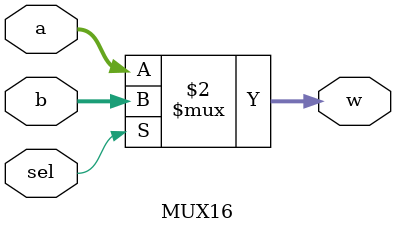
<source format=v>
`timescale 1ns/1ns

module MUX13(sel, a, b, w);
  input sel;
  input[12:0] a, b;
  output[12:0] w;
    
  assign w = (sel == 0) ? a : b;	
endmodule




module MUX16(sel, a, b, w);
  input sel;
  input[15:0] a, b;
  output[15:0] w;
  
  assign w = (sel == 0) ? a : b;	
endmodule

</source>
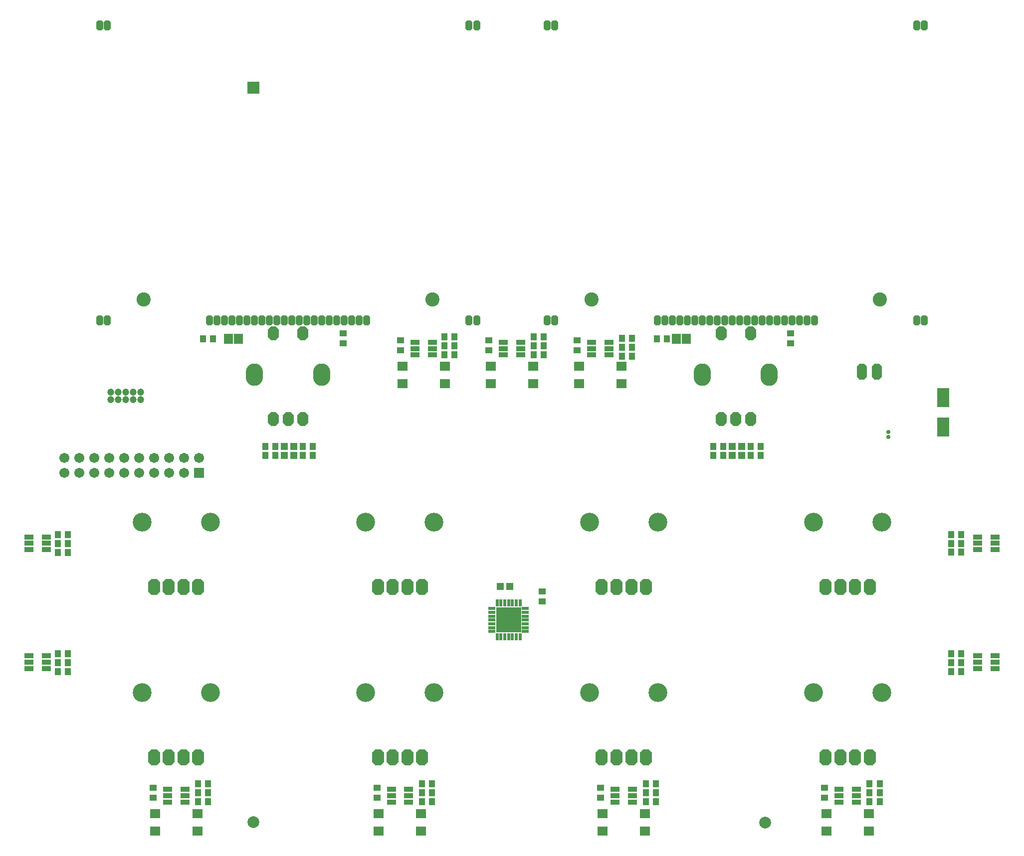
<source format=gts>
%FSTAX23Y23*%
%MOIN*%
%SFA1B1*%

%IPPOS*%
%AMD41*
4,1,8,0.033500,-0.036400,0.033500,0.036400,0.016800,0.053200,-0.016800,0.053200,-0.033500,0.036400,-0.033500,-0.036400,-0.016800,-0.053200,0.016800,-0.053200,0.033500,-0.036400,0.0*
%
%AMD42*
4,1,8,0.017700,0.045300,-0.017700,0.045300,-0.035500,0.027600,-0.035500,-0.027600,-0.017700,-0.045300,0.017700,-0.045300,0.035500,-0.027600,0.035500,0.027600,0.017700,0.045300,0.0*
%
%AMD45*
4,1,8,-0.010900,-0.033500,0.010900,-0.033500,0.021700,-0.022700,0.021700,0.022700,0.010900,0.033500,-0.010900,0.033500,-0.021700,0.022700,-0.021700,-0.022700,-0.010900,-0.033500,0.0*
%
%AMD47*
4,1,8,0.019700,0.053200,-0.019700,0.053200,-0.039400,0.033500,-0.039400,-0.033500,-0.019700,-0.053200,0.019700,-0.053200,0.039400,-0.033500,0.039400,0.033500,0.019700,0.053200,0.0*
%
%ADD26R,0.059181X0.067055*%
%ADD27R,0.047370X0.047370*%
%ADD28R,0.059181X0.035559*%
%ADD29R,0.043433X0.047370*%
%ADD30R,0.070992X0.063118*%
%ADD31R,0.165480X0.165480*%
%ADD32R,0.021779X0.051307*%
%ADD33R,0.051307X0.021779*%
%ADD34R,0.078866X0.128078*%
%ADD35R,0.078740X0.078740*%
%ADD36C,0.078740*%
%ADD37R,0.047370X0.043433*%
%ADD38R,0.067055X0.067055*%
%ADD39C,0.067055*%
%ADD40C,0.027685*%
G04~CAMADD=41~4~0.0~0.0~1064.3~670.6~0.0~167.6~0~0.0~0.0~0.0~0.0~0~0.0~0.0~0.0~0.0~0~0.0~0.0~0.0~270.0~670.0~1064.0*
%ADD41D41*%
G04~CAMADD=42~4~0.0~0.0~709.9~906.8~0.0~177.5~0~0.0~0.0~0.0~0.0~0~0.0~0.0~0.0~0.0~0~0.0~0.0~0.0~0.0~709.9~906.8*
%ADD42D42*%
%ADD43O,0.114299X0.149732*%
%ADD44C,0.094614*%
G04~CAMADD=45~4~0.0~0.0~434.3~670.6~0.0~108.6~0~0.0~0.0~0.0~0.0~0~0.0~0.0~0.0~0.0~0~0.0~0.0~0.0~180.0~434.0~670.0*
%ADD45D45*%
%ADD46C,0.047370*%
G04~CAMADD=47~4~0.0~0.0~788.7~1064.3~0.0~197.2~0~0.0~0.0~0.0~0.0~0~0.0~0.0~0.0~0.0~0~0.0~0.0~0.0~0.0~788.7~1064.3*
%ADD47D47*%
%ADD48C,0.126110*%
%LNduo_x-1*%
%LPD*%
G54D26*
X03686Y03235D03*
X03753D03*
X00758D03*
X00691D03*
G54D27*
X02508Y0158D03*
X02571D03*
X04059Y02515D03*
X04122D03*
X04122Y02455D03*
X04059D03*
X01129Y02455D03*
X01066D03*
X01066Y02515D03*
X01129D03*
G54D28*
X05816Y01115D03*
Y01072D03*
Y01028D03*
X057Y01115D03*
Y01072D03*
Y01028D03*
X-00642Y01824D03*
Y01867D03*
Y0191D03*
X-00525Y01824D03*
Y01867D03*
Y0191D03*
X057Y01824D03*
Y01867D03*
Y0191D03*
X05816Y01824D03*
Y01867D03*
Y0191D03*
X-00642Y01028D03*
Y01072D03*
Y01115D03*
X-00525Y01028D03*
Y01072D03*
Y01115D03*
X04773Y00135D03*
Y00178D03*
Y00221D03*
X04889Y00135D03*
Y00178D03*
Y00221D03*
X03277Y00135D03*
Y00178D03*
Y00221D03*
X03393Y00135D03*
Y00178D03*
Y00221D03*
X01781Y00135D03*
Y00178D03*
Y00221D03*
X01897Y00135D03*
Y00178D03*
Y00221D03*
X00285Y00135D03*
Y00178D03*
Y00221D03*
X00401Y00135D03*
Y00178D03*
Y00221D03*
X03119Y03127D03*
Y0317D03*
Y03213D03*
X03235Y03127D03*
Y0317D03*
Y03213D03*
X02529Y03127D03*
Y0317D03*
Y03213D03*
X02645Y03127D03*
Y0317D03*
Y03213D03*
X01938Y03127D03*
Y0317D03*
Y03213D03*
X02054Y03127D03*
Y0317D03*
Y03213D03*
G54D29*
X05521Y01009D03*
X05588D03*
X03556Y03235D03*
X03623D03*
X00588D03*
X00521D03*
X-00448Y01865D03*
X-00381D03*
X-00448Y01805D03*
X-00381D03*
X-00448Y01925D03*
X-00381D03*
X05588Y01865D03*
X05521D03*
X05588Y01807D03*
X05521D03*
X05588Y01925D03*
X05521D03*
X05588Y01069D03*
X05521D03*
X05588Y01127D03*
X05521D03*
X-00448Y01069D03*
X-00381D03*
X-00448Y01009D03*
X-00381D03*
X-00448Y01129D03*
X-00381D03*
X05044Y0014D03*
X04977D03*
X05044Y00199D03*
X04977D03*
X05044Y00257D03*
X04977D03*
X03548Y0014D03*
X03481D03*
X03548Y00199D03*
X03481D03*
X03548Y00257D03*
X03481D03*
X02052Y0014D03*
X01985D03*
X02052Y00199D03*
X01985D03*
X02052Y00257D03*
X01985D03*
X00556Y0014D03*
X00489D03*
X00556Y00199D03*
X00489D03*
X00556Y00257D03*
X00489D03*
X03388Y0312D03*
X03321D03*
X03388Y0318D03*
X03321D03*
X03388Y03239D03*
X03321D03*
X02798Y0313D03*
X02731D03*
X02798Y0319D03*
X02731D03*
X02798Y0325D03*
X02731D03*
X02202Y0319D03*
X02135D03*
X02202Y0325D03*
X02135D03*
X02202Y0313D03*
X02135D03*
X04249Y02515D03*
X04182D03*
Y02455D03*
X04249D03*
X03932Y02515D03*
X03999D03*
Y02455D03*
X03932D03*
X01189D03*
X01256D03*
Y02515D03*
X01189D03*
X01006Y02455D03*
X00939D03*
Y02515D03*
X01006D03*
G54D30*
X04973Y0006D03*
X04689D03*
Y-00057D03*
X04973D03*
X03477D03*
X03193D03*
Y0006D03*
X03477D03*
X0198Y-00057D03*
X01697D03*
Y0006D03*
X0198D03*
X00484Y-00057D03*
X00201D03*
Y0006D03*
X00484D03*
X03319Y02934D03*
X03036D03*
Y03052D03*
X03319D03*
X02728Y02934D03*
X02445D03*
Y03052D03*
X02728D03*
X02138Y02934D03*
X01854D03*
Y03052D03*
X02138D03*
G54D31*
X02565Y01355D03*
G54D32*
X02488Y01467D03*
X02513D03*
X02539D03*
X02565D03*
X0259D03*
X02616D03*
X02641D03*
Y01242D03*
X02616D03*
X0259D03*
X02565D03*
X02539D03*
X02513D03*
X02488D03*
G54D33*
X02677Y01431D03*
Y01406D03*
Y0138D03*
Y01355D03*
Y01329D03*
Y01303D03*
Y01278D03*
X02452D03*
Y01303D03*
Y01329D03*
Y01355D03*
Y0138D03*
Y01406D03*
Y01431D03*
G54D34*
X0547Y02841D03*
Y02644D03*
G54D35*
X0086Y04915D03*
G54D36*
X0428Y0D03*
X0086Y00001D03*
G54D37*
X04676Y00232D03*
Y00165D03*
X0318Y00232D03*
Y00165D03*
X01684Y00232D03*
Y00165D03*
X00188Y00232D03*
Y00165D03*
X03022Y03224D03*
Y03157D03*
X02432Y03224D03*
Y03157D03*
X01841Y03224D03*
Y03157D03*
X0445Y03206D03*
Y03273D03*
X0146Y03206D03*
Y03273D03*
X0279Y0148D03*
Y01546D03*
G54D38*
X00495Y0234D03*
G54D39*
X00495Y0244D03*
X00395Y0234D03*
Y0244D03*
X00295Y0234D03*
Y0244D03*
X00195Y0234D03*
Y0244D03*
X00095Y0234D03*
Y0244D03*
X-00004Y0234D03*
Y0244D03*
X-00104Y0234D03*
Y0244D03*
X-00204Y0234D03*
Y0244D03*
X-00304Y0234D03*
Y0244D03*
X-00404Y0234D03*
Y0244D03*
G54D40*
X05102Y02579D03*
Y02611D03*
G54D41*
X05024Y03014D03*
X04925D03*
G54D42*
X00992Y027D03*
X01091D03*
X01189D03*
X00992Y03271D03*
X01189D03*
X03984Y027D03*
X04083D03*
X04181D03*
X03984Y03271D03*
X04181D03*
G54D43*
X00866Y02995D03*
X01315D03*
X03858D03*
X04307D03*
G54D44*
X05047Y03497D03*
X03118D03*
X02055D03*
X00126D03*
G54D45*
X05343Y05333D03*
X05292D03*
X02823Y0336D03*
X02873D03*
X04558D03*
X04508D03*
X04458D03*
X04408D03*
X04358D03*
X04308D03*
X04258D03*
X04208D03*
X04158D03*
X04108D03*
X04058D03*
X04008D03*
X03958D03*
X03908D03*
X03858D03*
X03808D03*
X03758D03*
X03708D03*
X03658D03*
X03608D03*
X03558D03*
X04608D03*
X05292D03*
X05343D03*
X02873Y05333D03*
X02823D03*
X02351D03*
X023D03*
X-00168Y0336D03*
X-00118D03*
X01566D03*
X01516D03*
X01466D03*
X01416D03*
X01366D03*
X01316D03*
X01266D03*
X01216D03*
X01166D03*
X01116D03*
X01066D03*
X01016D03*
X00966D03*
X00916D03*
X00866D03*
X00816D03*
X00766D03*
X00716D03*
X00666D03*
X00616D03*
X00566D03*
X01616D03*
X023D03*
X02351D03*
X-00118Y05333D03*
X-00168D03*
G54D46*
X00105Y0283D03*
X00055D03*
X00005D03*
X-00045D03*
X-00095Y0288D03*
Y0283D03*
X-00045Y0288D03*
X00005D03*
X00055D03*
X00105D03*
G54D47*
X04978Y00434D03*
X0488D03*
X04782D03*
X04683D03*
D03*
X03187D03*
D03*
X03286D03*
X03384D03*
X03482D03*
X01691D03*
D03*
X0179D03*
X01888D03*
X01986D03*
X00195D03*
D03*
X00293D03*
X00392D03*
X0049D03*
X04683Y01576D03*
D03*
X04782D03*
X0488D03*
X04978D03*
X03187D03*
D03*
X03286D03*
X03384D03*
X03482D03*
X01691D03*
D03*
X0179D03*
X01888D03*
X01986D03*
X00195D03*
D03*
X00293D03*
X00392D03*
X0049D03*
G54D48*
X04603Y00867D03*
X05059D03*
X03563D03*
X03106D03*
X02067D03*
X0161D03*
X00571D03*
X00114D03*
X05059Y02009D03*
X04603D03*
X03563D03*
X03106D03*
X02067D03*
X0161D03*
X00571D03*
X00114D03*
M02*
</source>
----------
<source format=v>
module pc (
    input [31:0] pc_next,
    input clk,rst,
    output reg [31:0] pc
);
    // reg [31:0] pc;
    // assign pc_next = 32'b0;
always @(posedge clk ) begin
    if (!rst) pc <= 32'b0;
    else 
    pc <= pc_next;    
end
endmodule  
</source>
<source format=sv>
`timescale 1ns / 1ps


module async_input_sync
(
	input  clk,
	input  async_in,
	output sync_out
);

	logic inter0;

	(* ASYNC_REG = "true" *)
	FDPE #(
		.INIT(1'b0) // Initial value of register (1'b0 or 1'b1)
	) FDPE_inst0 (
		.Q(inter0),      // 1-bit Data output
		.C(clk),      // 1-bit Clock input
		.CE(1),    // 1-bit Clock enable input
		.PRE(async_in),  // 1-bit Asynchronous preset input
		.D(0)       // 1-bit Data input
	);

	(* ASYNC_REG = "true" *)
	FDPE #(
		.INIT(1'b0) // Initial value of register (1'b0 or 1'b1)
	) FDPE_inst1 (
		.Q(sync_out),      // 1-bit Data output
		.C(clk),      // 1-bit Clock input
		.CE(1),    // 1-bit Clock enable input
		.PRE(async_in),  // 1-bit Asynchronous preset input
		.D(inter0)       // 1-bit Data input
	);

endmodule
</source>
----------
Description of the task — Find the word "format" in the entries above. Copy every line that has it.

Exercise response —
<source format=v>
<source format=gts>
<source format=v>
<source format=sv>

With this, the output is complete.